Context: The current science is not definitive about health risks from wireless phones; however, the legitimate questions about safety that have arisen from recent studies make claims of absolute safety no longer supportable.
Objective: The objective of this paper is to outline for primary care providers the results of the most current research on the possible impact of wireless phone use on human health. Presented are study results from Wireless Technology Research (WTR) program, the 7-year, $27 million effort funded by the wireless industry in the United States, that represents the world's most comprehensive research effort addressing this issue to date. Science-based recommendations for consumer interventions and future research are presented.

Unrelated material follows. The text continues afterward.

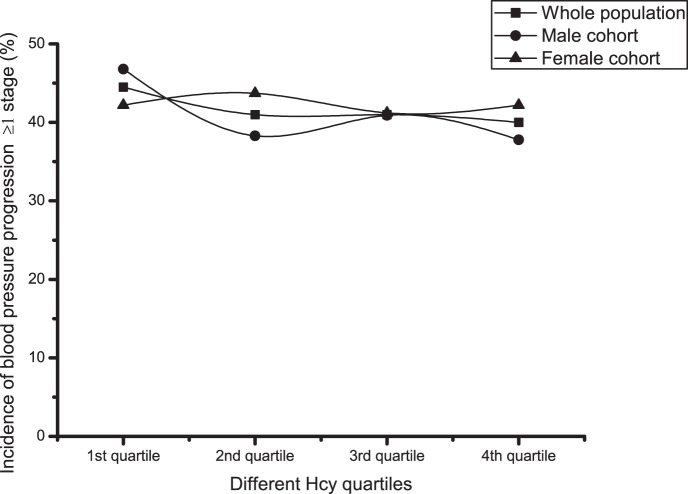
Blood pressure progression incidences within different Hcy quartiles.Square symbol: Whole population; Circle symbol: Male cohort; Up-triangle symbol: Female cohort.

Data Sources: Original studies performed under the WTR program as well as other relevant research from around the world.
Study Selection: This article presents a synopsis of the peer-reviewed in vitro and in vivo laboratory research, and the peer-reviewed epidemiology studies supported by the WTR, as well as a summary of other relevant work.
Data Extraction: Only peer-reviewed scientific studies are presented, primarily WTR-sponsored research. In addition, results of the WTR literature surveillance program, which identified other relevant toxicology and epidemiology studies on an ongoing basis, are presented. These studies are presented in the context of their usefulness in providing intervention recommendations for consumers.

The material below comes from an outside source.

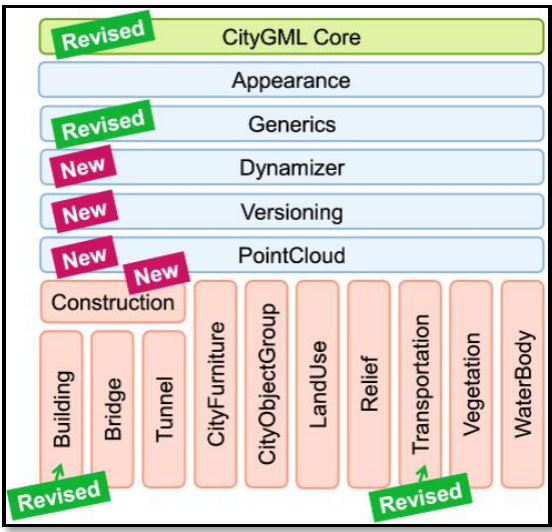
Figure 2. CityGML 3.0 module Overview (Kutzner et al., 2020)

Data Synthesis: Following a qualitative synthesis of specific relevant non-WTR research and a critical assessment of the WTR results, the following represents the current state of scientific understanding relevant to the public health impact of wireless phones: laboratory studies appear to have confirmed that radio frequency radiation from wireless phone antennas is insufficient to cause DNA breakage; however, this same radiation appears to cause genetic damage in human blood as measured through the formation of micronuclei. An increase in the rate of brain cancer mortality among hand-held cellular phone users as compared to car phone users, though not statistically significant, was observed in the WTR cohort study. A statistically significant increase in the risk of neuro-epithelial brain tumors was observed among cellular phone users in another case-control study.
Conclusions: As new data emerge, our understanding of this complex problem will improve; however, at present there is a critical need for ongoing and open evaluation of the public health impact of new science, and communication of this science and derivative intervention options to those who are potentially affected.